15 October 2008

German students more conservative than their teaching staff?

When I entered the airport handling staff fist year training class for the first time, I felt like being part of a bad dream. They had arranged tables and chairs neatly aligned to the blackboard. What was that supposed to mean?

There can only be one explanation for this sort of strange behaviour. First, they don´t want to get in contact with each other, not wishing to look into each other´s faces. Second, they expect from the teacher to trickle bits of his precious information straight into the receptive ears of his students, and give orders of what to do next. Third, they are unwilling to communicate with each other.

This all is totally unfit for language teaching. Language teaching means communication, and not just reception. It also gives me an idea of how secondary schools in Germany seem to go about teaching.Universities are in no way different.

It is hard to react to this form of open refusal of self-directive learning. If I order them to sit in the form of a U, or in groups, they might refuse any sort of learning. If I leave it as it is, they might be able to influence my teaching style and methods in a way that I can´t support. I am not a supermarket of knowledge where students can shop around and take or leave whatever he wants.

Maybe I´ll just order them to work in pairs or groups and hope that they will dissolve their inflexibe seating scheme by themselves.

2 comments:

Beth Holmes said...

Hi, Emile!

Your recent experience is such a powerful example of how well we (the education community)have defined learning for our students. From the very early grades, we put students in rows, encourage them to raise hands to speak, and reward absolute compliance in task completion. We reward lower-level, passive learning! It is no wonder that students come into our classes and procede to arrange the furniture for teacher-directed learning! They think it is what we want and expect.

Now, they have a teacher that truly values self-directed learning! They must be confused! You want them to THINK instead of recall and ACT instead of react! Perhaps first steps include designing teacher-directed lessons that requires students to work in groups of various sizes. Before too long, students will learn that you expect "group work." My experience is that most students give teachers what is expected. We, however, have to make our expectations very clear. Don't give up on these kids, Emile! You may be the best teacher that they've ever met! Take tiny steps in providing opportunities for self-direction. I'll bet (and hope!) that these students will surprise you! Please keep us posted. We don't want to leave you in a bad dream!

Emile Bronte said...

Yes, Beth, that has been my idea, too. I had some bad experience with the first year of training two yers ago. I started right away with a set of lessons about language learning with the topics memorising words, mind mapping, learning with the learning chart, debating etc., and the only reaction was "oh, not that again!" It shows me that in Secondary School they were forced into applying methods without practising or explaining them. Then, there is the family who have a traditional learning experience, and who want their kids to succeed in school. They don´t have the slightest idea of recent educational theories and practice, and so they pass on their traditional knowledge about learning, and the kids adopt it. The postulation is "No experiments, please!"
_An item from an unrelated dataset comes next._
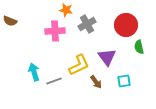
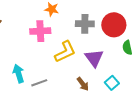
gray cross: (87, 24) -> (85, 24), moved, turned 30
yellow L-shape: (79, 65) -> (65, 52), moved
cyan square: (124, 81) -> (112, 83), turned -32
I have learned in nomerous courses I have held on learning methods, that for most adults, self-directed learning is a deliverance from the experience that learning must be hurtful to be effective. On the other hand, I once held a course for trainers of huntsmen who strictly refused to apply new methods because they thought they weren´t strict enough.
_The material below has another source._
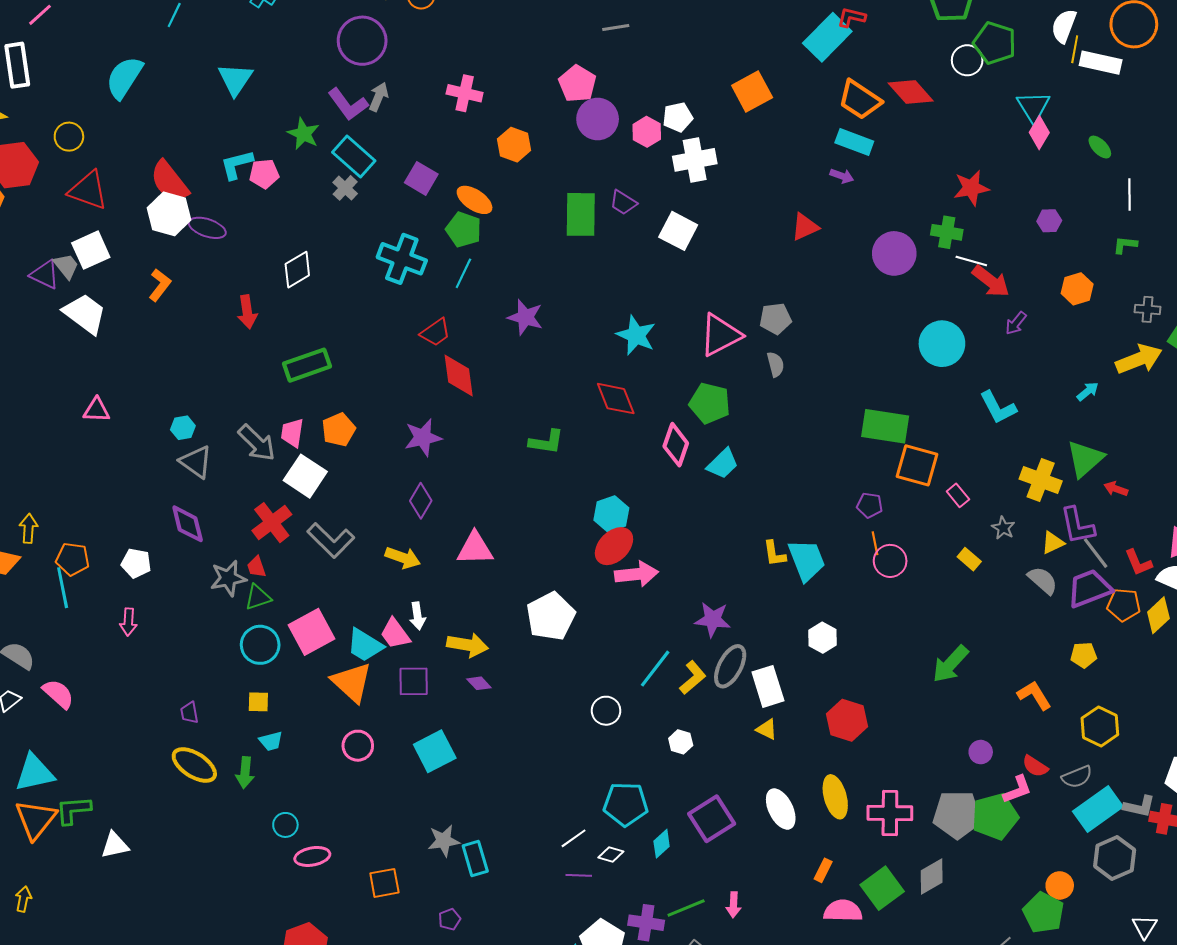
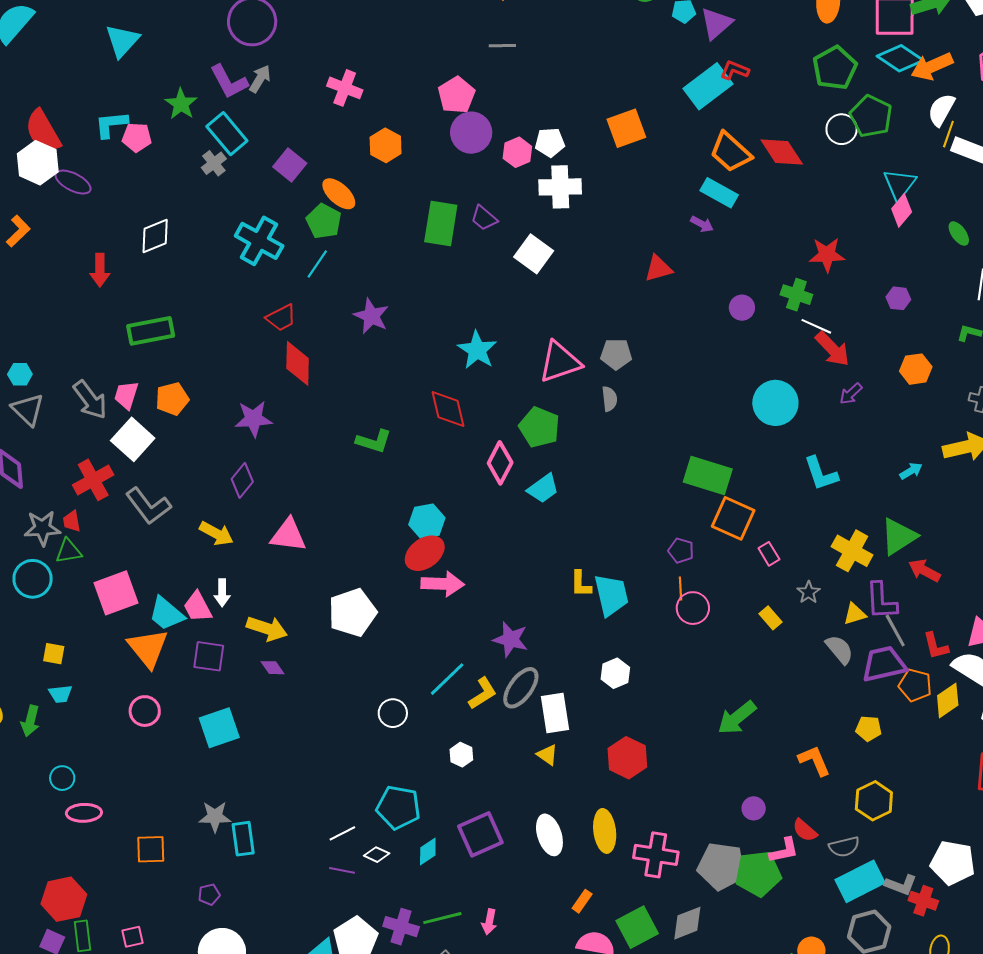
purple circle: (894, 253) -> (742, 308), size x0.6
red arrow: (1116, 489) -> (924, 570), size x1.4
cyan circle: (260, 645) -> (33, 579), moved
There is a serious handicap that teachers carry around with them, and that is their own training. We all have been taught to keep control in the classroom. It is the role which we have been conditioned to, at least in Germany. Changing this role from the hyperactive, omnipotent teacher to, as I like to put it, "master of ceremonies" unsettles most of us.

So, I will follow your advice and give the trainees a chance to adjust to my ideas and methods. Thank you, Beth,for confirming me in my efforts, it really feels good. And I will follow your blog closely.